LAWS(PVC)-1926-1-72

GOPISETTI VEERASWAMI Vs. SAGIRAJU SEETHARAMA KANTAYYA

Decided On January 22, 1926
GOPISETTI VEERASWAMI Appellant
V/S
SAGIRAJU SEETHARAMA KANTAYYA Respondents

JUDGEMENT

(1.) These suits were brought by certain mokhasadars in the Kistna District to eject their tenants; and the first question that came up for decision at the trial was whether the villages in question were portions of an estate within the definition of the Madras Estates Land Act. under Section 3 of that Act an "estate" means "consisting of one or more villages of any of the estates specified in Clause (a) which is held on a permanent under-tenure ". The three villages concerned in this suit, Goteru, Surampudi and Komara-varam are admittedly situated within the ambit of the Zemin-dari of Nuzvid.
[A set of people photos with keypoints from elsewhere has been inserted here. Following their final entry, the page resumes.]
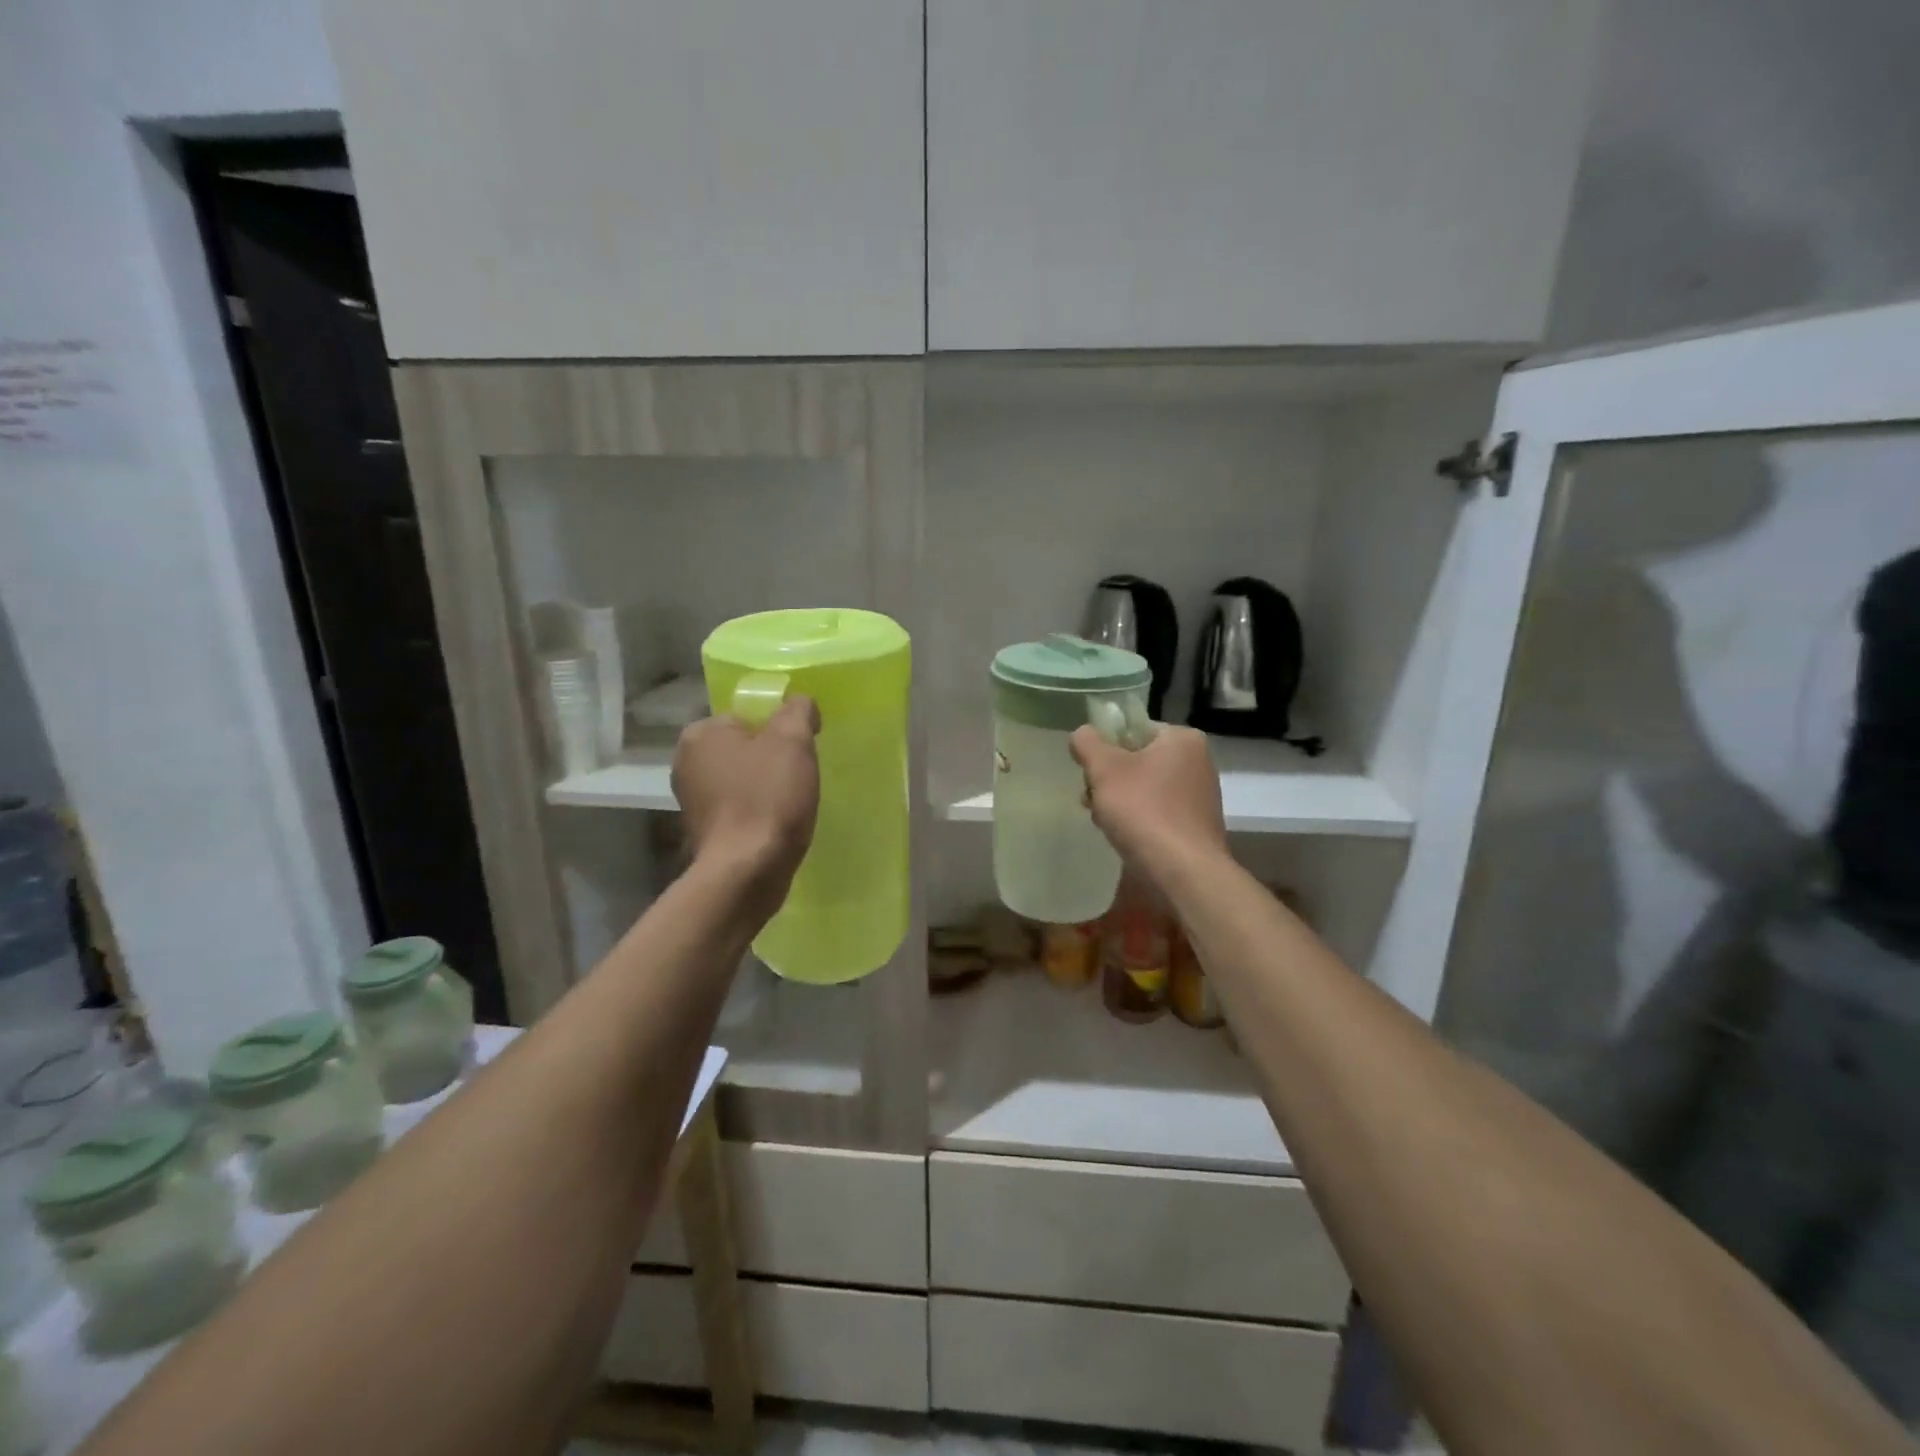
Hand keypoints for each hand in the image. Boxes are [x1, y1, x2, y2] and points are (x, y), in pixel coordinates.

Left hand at [673, 696, 821, 912]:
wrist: (748, 870)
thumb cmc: (768, 797)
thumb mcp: (792, 740)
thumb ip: (797, 710)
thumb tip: (800, 703)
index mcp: (701, 733)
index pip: (747, 715)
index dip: (779, 728)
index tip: (801, 748)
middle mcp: (686, 762)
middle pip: (745, 747)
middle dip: (772, 758)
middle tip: (799, 774)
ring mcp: (692, 800)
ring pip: (742, 779)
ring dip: (766, 787)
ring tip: (791, 802)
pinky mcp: (705, 831)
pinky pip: (739, 807)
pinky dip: (758, 811)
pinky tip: (777, 824)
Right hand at [1070, 724, 1227, 883]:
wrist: (1183, 872)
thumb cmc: (1143, 810)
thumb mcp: (1104, 769)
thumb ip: (1087, 743)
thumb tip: (1082, 734)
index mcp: (1182, 739)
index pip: (1133, 729)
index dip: (1105, 747)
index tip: (1090, 771)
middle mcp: (1198, 762)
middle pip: (1138, 759)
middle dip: (1110, 779)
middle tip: (1092, 799)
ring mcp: (1200, 796)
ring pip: (1145, 788)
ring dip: (1119, 801)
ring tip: (1104, 822)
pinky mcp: (1196, 825)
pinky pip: (1158, 812)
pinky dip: (1139, 820)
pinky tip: (1124, 837)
They were in existence before the Permanent Settlement of 1802. The District Munsif was of opinion that they were even more ancient than the zemindari in which they are situated. The question whether they are held on a permanent under-tenure from the Zemindar must depend on whether the revenue from these mokhasas was taken into consideration in computing the assets of the Zemindari at the time of the Permanent Settlement. As the question of the Civil Court's jurisdiction over these suits has been raised, we have no alternative but to decide it in these proceedings even though the question whether the land was or was not excluded from the assets of the Zemindari may resemble a question of fact. No Court can confer jurisdiction on itself by wrongly deciding facts necessary to be proved to determine a question of jurisdiction.

(2.) A similar question came up for decision in Lakshminara-simham V/s. Veerabhadrudu (1923) 19 L W 671, and it was decided therein that certain other mokhasas situated in the same Zemindari of Nuzvid were part of an estate as denned in Section 3, (e) of the Madras Estates Land Act and that a suit by a landholder mokhasadar against his tenants would lie. only in a Revenue Court. We are informed that that decision is at present under appeal to His Majesty in Council. In any case the question has to be freshly decided in these appeals upon the records available and on the evidence taken at the trial.

(3.) I may first refer to the Fifth Report from the Select Committee on the Affairs of the East India Company which in Appendix No. 18 contains the instructions issued in 1799 to Collectors in the Presidency of Fort St. George for the permanent settlement which was carried out in 1802. The Government set out the object of making the settlement as constituting the Zemindars proprietors of their respective zernindaries as estates, fixing the jumma or land tax in perpetuity, abolishing all uncertainty of the amount and all disorder and confusion in the collections, removing opportunities for exaction and collusion and simplifying intricacies in the details of the revenue business. The Government state in paragraph 17 that they have resolved to adopt statements of the Circuit Committee as the general standard and in other paragraphs they announce their intention of fixing the assessment, exclusive and independent of all duties and taxes and other collections known as "Sayer", including Abkan or tax on the sale of intoxicating liquor, and excluding the salt revenue and independently of all existing alienated lands, whether exempt from the payment of public revenue, with or without due authority (the village maniams, or land held by public and private servants in lieu of wages, excepted). Then in paragraph 16 they state: All allowances of cauzees and Government revenue officers (curnums excepted) heretofore paid by landholders, as well as any public pensions hitherto paid through the landholders, are to be added to the amount of jumma, and to be provided for by Government, under prescribed regulations.